Комарова махнула рукой – муха бросила крошку, покружила над прилавком и снова куда-то села.
– Не боюсь.
– Я своей боялась, она у меня строгая была, – усмехнулась Олеся Иванна. – Драла нас с братом почем зря. Один раз со злости кипятком ошпарила. – Она приподняла подол длинной юбки: на белой ноге под капроновым чулком виднелось большое красное пятно. – Вон как. До сих пор не зажило.
– Это она вас за что?
– А не помню, – снова усмехнулась Олеся Иванна. – Может, и за это самое, а может, за что-то другое. Теперь-то уже не спросишь.
Комарова посмотрела на Олесю Иванну и ничего не сказала. Хорошо мухе: забьется в какую-нибудь щелочку и уснет до весны. Дверь скрипнула, приоткрылась, и в магазин просунулась белобрысая Ленкина голова. Увидев сестру, Ленка улыбнулась и шмыгнула носом.
– А это я так, просто. Здрасьте, Олесь Иванна.
– Заходи, что ты там встала?
Ленка открыла дверь настежь и зашла. Помещение наполнилось желтоватым солнечным светом и запахом сохнущего на полях сена. Все-таки мало ей было хворостины, шляется без дела – нет чтобы с мелкими посидеть или в доме прибраться.
– Ну, чё тут как?
– Как-то так, – буркнула Комарова.
– А ты тут как? – поинтересовалась Ленка, как будто не видела сестру по крайней мере несколько дней. Значит, проснулась ни свет ни заря и лежала мордой в подушку, притворялась – ждала, когда Комарова уйдет, чтобы увязаться следом.
– Да вот так, – припечатала Комарова. – Покупать чего-нибудь будете?
Ленка нерешительно подошла к прилавку, запустила руку в карман, достала пригоршню мелочи и высыпала в блюдечко возле кассы:
– Жувачку.
Комарова уставилась на тускло поблескивающие монеты:
– Это у тебя откуда?
– Батя дал, – быстро ответила Ленка и опустила глаза.
Олеся Иванна усмехнулась.
Комарова потрогала монеты пальцем. Они тихо звякнули друг об друга. Один рубль пятьдесят копеек.
– Врешь.
– И совсем я не вру. – Ленка глянула на Олесю Иванну, как будто ждала, что та подтвердит, что батя дал ей мелочи на жвачку. Но Олеся Иванна молчала. – Ну продай жувачку, ну Ка-ать… – заканючила Ленка. – Тебе чё, жалко, что ли?

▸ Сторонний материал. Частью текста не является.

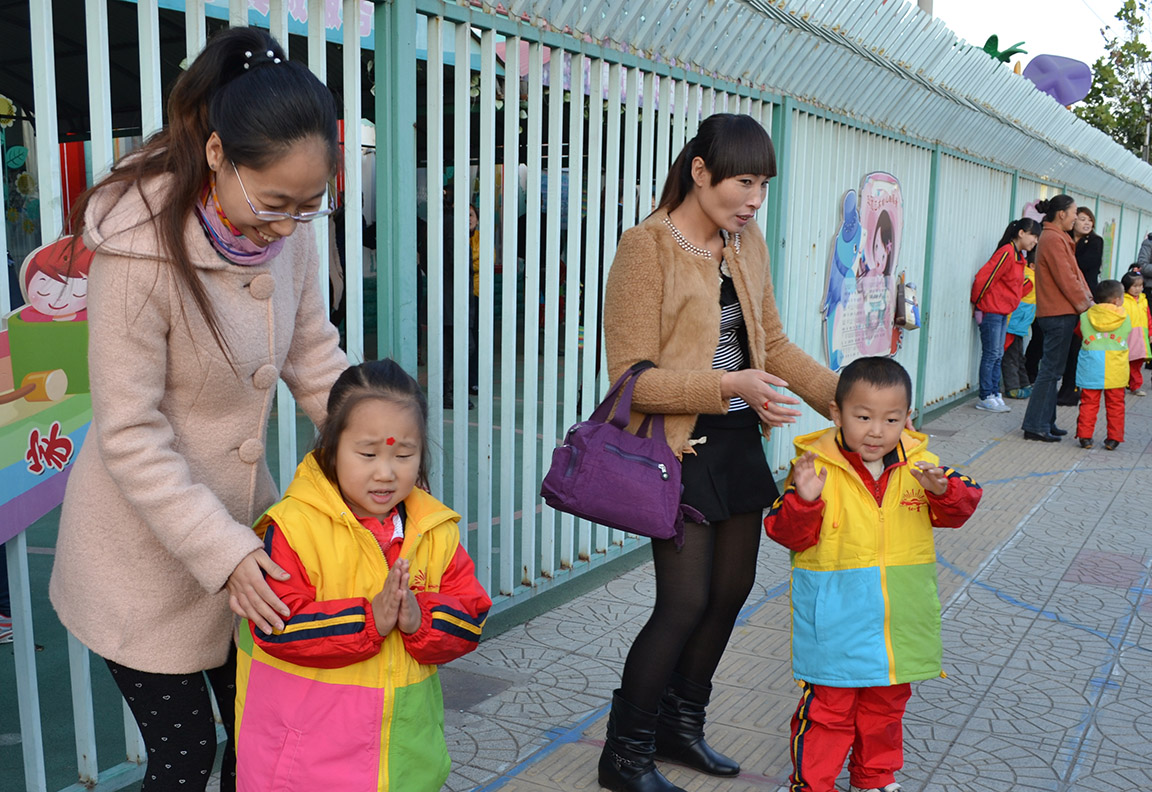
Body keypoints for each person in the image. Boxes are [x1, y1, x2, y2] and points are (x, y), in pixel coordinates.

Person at [48, 28, 349, 791]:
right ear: (217, 154)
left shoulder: (294, 233)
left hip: (247, 544)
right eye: (275, 203)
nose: (287, 227)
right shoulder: (139, 246)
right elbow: (130, 432)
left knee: (265, 745)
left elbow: (314, 354)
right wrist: (226, 555)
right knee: (184, 761)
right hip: (141, 561)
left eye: (308, 208)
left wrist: (378, 445)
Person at [599, 113, 839, 792]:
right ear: (700, 172)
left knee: (730, 593)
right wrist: (727, 383)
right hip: (677, 446)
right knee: (682, 603)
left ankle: (680, 725)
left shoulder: (744, 241)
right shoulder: (646, 248)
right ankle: (624, 754)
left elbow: (776, 342)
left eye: (763, 183)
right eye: (743, 180)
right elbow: (631, 380)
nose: (754, 197)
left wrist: (845, 401)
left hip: (736, 440)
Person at [234, 359, 491, 791]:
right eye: (368, 454)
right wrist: (370, 619)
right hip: (305, 765)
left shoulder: (435, 531)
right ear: (332, 449)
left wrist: (417, 619)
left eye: (403, 454)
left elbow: (470, 618)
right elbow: (276, 625)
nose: (386, 472)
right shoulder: (293, 527)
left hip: (404, 761)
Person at [764, 356, 982, 792]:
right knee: (828, 712)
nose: (876, 430)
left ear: (908, 419)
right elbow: (786, 533)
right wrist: (805, 501)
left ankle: (875, 778)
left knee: (885, 708)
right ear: (836, 413)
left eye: (891, 419)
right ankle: (813, 784)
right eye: (862, 417)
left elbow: (962, 505)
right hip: (835, 624)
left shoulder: (923, 467)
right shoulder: (814, 469)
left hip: (897, 624)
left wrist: (944, 490)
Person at [1020, 195, 1094, 442]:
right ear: (1061, 214)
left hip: (1060, 311)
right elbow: (1067, 278)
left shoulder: (1057, 237)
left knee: (1053, 371)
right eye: (1074, 213)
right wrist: (1086, 304)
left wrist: (1088, 301)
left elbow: (1076, 275)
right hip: (1057, 312)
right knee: (1050, 371)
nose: (1076, 217)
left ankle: (1046, 422)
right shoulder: (1053, 238)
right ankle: (1035, 425)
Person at [970, 218, 1039, 411]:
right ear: (1022, 233)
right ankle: (985, 396)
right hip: (991, 310)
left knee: (998, 354)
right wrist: (979, 304)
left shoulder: (1018, 256)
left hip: (1003, 312)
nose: (1035, 241)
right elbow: (985, 278)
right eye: (1034, 235)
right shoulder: (1007, 252)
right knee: (991, 354)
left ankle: (994, 392)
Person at [1075, 280, 1133, 451]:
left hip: (1091, 366)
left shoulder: (1086, 316)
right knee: (1116, 404)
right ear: (1116, 300)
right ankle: (1113, 439)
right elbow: (1128, 333)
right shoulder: (1124, 317)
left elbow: (1079, 332)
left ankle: (1085, 437)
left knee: (1088, 403)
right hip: (1116, 367)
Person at [1056, 207, 1104, 405]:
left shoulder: (1095, 241)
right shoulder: (1063, 238)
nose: (1087, 223)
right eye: (1082, 219)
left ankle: (1071, 390)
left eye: (1090, 220)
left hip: (1085, 298)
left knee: (1077, 345)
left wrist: (1067, 262)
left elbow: (1084, 265)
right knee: (1063, 344)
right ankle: (1061, 388)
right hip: (1063, 297)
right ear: (1072, 220)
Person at [1003, 219, 1044, 399]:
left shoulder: (1033, 279)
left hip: (1019, 325)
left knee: (1018, 355)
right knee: (1011, 356)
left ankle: (1023, 384)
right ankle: (1012, 387)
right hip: (1012, 324)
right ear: (1033, 266)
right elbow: (1014, 296)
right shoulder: (1028, 279)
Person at [1121, 270, 1150, 396]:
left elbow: (1148, 317)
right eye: (1135, 286)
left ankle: (1135, 385)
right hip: (1127, 334)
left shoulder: (1144, 300)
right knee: (1123, 360)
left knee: (1137, 361)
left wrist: (1150, 333)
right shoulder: (1122, 300)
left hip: (1141, 335)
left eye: (1140, 286)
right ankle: (1121, 384)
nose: (1138, 289)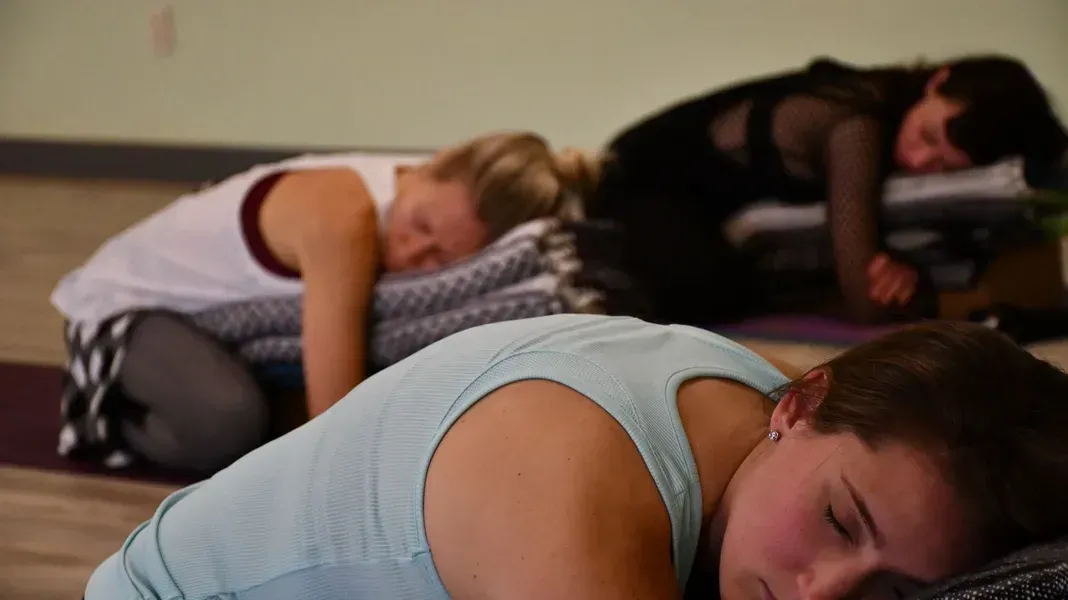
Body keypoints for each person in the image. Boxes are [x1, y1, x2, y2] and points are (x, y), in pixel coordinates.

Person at [83, 312, 1068, 600]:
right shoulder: (575, 498)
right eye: (841, 523)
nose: (820, 597)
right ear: (801, 404)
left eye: (886, 593)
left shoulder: (753, 403)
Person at [50, 131, 600, 472]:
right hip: (121, 313)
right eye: (420, 226)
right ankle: (115, 413)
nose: (413, 255)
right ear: (430, 164)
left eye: (441, 261)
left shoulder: (429, 193)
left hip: (221, 332)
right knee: (229, 423)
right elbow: (336, 416)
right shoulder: (343, 216)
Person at [586, 54, 1068, 326]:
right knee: (708, 294)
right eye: (927, 136)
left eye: (943, 167)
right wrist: (915, 288)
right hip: (636, 184)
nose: (920, 162)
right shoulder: (856, 124)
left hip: (685, 198)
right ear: (937, 82)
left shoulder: (886, 103)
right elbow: (864, 300)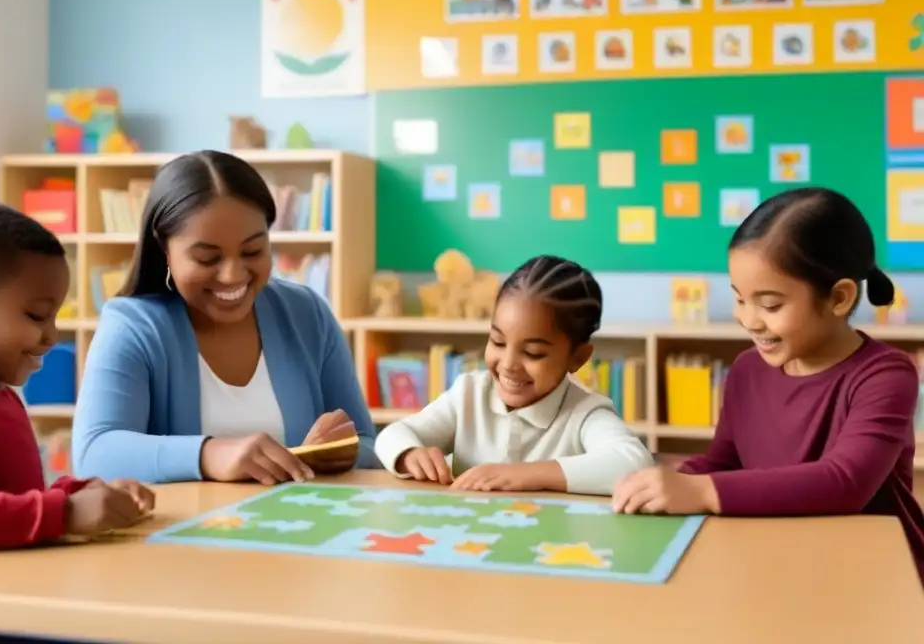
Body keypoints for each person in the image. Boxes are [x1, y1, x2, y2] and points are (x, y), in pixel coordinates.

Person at [611, 187, 924, 585]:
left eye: (771, 305)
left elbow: (845, 482)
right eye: (740, 299)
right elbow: (722, 462)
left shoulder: (885, 375)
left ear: (840, 297)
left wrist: (702, 491)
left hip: (876, 576)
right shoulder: (746, 370)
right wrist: (666, 481)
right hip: (782, 558)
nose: (749, 320)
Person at [72, 150, 378, 485]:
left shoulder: (306, 314)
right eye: (207, 258)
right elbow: (94, 454)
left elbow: (366, 443)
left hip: (295, 529)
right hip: (180, 534)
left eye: (253, 251)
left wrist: (343, 452)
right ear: (164, 249)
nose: (232, 276)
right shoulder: (134, 326)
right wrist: (210, 454)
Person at [0, 200, 154, 555]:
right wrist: (66, 513)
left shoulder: (2, 398)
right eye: (37, 316)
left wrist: (81, 494)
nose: (52, 335)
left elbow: (9, 501)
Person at [374, 255, 653, 494]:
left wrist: (527, 474)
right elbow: (395, 433)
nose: (508, 364)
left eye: (532, 353)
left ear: (577, 358)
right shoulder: (469, 395)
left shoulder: (584, 413)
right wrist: (409, 453)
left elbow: (634, 462)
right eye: (497, 342)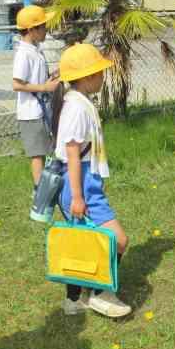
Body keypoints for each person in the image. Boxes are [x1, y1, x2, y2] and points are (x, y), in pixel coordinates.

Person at [53, 43, 132, 318]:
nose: (103, 76)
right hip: (80, 183)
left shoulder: (78, 102)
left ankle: (74, 300)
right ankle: (100, 293)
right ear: (87, 77)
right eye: (99, 72)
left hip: (84, 181)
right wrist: (77, 196)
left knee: (82, 242)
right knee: (118, 240)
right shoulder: (77, 108)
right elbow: (72, 154)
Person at [12, 5, 61, 201]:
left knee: (44, 150)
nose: (46, 30)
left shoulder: (35, 50)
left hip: (40, 110)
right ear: (32, 29)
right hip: (30, 112)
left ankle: (45, 188)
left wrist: (52, 77)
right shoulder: (24, 54)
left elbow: (36, 79)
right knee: (37, 154)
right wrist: (44, 87)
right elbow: (17, 84)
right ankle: (40, 193)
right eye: (43, 26)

– Жалко. Ты где их сперла?
– И совсем я не сперла, – почти прошептала Ленка и еще ниже опустила глаза.
Сейчас разревется. Комарова опять потрогала монеты и тоже посмотрела на Олесю Иванну. Один рубль пятьдесят копеек – батя, может, и не заметит. А может, и заметит. И ведь немного совсем. Вспомнилось красное пятно на ноге у Олеси Иванны. Комарова посмотрела на Ленкины ноги – сегодня хоть обулась. Она отодвинула блюдце к краю прилавка.
– Олесь Иванна… из моей зарплаты вычтите.